* _Activity A_
According to the article on Soren Aldaco's lawsuit, why is the issue drawing national attention? Answer in one to three sentences.
* _Activity B_
Answer these questions from the article on Soren Aldaco's lawsuit:
(i) How old was Aldaco when she had the surgery?
(ii) How much did the New York jury award Fox Varian?
(iii) Where is Remnant Law Firm located?

* _Extract_
The statute of limitations has emerged as a significant obstacle for lawsuits like Soren Aldaco’s.
The Texas Supreme Court is weighing whether a young woman can still sue a psychologist who approved her breast removal surgery.
Soren Aldaco, the woman at the center of the case, was only 19 when she had the surgery, and suggested to The Epoch Times that regret from such acts might not come for years.
“If you’re a 13-year-old on puberty blockers, you might not realize you’re infertile until you’re 26 and you just got married and you’re trying to have kids,” she told The Epoch Times on Feb. 26.
Aldaco’s story is like those of many others who spent years “transitioning” as a teenager, only to change their minds later in life.
The issue is garnering national attention due to the growing number of lawsuits filed against health care practitioners who have performed such procedures. Aldaco’s case came before the court only weeks after a jury in New York awarded $2 million to Fox Varian, a young woman who sued her former surgeon and psychologist under similar circumstances. Following that verdict, two major medical groups said they would no longer endorse so-called gender surgeries for minors.
Jonathan Hullihan, general counsel at Remnant Law Firm in The Woodlands, Texas, told The Epoch Times that while the New York verdict was a “watershed moment,” the statute of limitations remained a significant obstacle.

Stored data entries
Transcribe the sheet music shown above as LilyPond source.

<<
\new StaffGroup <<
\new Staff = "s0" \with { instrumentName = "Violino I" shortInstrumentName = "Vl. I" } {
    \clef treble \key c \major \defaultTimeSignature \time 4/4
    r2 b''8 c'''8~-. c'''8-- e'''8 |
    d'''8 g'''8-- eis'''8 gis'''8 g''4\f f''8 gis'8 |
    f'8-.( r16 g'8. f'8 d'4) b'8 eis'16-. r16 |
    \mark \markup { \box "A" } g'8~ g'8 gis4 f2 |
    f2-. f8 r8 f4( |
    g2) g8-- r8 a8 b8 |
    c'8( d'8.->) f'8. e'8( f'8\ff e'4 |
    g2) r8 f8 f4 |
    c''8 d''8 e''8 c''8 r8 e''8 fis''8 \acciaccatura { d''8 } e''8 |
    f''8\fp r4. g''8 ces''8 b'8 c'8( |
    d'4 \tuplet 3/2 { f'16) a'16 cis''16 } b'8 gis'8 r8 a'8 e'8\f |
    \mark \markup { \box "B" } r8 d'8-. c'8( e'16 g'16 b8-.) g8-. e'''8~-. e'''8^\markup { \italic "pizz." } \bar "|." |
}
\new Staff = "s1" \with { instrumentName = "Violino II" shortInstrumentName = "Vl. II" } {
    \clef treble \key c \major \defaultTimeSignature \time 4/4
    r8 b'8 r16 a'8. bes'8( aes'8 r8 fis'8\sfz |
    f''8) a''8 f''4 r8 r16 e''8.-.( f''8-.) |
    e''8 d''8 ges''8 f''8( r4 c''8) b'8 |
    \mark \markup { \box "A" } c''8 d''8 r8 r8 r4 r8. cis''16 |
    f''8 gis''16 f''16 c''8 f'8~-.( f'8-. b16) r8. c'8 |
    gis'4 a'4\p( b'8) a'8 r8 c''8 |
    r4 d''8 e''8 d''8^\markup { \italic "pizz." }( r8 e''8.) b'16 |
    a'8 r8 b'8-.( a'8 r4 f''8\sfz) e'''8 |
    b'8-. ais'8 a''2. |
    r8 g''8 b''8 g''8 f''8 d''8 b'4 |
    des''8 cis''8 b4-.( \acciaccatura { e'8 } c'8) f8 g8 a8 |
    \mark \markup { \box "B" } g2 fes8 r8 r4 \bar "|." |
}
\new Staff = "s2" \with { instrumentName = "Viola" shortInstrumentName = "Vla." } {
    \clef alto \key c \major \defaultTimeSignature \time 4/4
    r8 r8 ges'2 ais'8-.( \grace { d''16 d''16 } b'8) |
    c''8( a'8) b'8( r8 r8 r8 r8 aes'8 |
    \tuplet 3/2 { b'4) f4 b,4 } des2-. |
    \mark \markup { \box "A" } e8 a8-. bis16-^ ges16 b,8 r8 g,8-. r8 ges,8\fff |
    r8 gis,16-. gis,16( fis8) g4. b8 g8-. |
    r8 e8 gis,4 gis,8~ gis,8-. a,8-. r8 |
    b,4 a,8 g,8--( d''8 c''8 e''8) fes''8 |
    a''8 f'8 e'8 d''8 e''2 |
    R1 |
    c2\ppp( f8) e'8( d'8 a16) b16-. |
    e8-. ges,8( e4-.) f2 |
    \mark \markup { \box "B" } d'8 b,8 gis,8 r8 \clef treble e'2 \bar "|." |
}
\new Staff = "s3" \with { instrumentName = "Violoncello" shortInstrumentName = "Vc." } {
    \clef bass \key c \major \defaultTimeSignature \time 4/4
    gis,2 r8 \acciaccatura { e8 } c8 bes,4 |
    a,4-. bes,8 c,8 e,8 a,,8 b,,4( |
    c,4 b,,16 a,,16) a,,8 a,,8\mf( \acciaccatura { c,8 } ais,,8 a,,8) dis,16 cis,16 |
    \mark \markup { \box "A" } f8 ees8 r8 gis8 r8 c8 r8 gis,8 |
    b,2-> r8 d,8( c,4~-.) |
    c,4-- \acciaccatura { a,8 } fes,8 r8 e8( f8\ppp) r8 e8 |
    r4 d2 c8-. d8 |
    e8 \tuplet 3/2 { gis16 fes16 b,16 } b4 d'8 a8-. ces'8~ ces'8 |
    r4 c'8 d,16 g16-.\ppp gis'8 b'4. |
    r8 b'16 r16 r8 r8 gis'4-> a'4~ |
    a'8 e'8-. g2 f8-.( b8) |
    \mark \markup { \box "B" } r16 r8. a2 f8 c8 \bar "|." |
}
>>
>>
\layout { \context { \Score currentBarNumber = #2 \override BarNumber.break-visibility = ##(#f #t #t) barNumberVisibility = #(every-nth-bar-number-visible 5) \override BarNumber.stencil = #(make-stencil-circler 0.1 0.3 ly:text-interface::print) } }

* _Task output A_
The issue is drawing national attention because a growing number of lawsuits are being filed against health care practitioners who have performed such procedures.

* _Task output B_
(i) 19
(ii) $2 million
(iii) The Woodlands, Texas